What you are asked to do
Go through the records and show each line where the word "camera" occurs.

Task material
- Opening Delimiter -

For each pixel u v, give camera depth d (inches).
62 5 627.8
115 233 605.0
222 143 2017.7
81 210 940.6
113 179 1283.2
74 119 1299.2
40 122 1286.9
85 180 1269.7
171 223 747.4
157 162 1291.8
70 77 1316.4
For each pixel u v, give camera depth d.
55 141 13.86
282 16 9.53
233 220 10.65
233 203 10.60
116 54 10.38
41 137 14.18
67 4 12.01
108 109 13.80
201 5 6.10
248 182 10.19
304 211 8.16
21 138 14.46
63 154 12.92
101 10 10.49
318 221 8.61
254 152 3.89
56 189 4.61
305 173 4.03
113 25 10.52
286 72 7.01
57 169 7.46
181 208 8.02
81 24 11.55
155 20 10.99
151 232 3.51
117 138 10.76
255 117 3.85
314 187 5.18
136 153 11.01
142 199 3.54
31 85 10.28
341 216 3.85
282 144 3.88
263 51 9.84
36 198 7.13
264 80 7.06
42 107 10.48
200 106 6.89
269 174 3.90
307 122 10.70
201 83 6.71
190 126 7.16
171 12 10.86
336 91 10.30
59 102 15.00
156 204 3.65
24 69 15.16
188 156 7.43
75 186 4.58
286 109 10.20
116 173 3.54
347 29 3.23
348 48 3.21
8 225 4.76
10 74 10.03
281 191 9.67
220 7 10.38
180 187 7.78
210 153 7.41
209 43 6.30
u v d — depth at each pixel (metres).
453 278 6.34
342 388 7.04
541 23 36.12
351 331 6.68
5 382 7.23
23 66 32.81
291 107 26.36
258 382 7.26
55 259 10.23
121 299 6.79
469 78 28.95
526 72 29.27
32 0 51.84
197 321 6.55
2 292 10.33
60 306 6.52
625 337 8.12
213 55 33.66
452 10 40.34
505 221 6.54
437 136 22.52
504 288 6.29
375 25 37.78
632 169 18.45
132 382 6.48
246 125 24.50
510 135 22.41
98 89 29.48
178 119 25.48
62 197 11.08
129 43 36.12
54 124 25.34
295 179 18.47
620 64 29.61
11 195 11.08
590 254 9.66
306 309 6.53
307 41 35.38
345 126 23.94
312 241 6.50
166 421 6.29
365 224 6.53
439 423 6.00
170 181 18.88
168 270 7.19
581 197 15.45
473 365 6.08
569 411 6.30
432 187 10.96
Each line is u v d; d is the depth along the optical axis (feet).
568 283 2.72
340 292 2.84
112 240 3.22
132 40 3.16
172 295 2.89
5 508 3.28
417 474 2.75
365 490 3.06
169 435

- Closing Delimiter -

Your solution
For each pixel u v, give camera depth d (inches).
For each pixel u v, give camera depth d.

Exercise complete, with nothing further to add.